A Queensland council says an internal investigation has found human error contributed to ratepayers being defrauded of $2.3 million.

Noosa Council initially said no employees were at fault when overseas fraudsters posed as council suppliers in December last year and refused to reveal details about the theft.

But a report to council to be considered on Thursday said investigations had found “elements of human error that contributed to some failures in our internal controls”.

The report, which Mayor Frank Wilkie and Deputy Mayor Brian Stockwell voted against releasing, said three “key lessons” could have prevented the fraud.

They included following council policy when changing a supplier’s details, verifying emails, and escalating bank enquiries to senior staff.

Details about the nature of the scam were expected to feature in a report from the Queensland Audit Office (QAO) early next year.

A man in a suit stands in a lecturn with microphones in front of a Noosa Council banner.

Frank Wilkie says police asked the council not to publicly disclose anything related to the fraud. (ABC News: Jessica Ross)

However, council chief executive Larry Sengstock told the ABC he took “full responsibility” for the theft .

He said the loss had not impacted key services and the council had received $200,000 from insurance and $440,000 from bank recovery.

Mr Sengstock said despite the losses, the organisation also had money set aside for natural disasters, which meant operations were not affected.

“We are a financially sound organisation,” Mr Sengstock said.

“We thought we did have processes that would be able to combat all of this.
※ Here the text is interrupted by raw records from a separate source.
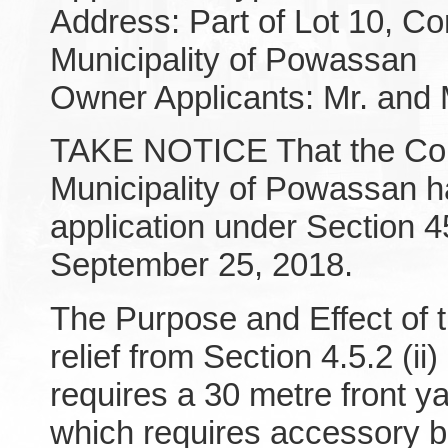
Address: Part of Lot 10, Co
Municipality of Powassan
Owner Applicants: Mr. and 
TAKE NOTICE That the Comm
Municipality of Powassan 
application under Section 4
September 25, 2018.
The Purpose and Effect of t
relief from Section 4.5.2 (i
requires a 30 metre front y
which requires accessory bui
But unfortunately, until you know, you don’t know.”

He said the wellbeing of council staff was “high priority”.

“Many of our staff continue to be impacted by this unfortunate incident,” Mr Sengstock said.

Mr Sengstock said “some [council] processes were not followed” but it was “unfair to portion blame”.

“We are tightening and strengthening processes and the executive and I want to ensure our staff, who work extremely hard for the community, are given support and assistance,” he said.

The report said the organisation had improved procedures, including security training for all staff, protocols to now independently verify any changes to supplier details, changes to bank account details requiring formal oversight and approval, an audit log for every supplier payment, a third-party payment protection software, and a “staff commitment to compliance”.

Were scam warnings ignored?

The Noosa fraud came roughly a year after the Gold Coast city council was hit by a similar scam worth $2.78 million.

The QAO said it passed on findings from its investigation into the scam to all Queensland local councils and the state government in March 2024.

An older man in a suit stands behind a lecturn with another man standing beside him, in front of Noosa council sign.

Larry Sengstock and Frank Wilkie have spoken publicly about the council scam. (ABC News: Jessica Ross)

The audit office’s recommendations were similar to the findings from the latest Noosa Council report.

When asked if Noosa Council had implemented those recommendations in early 2024, Mr Sengstcok said at the time of the incident council had processes in place that “were considered appropriate”.

“We are implementing all Queensland Audit Office recommendations,” he said.

The state government also had no record of whether Noosa Council implemented the scam prevention recommendations made by the QAO.

In the new report, council said it implemented every recommendation from the QAO.

However, the report did not mention the Gold Coast scam or any of the QAO’s 2024 warnings.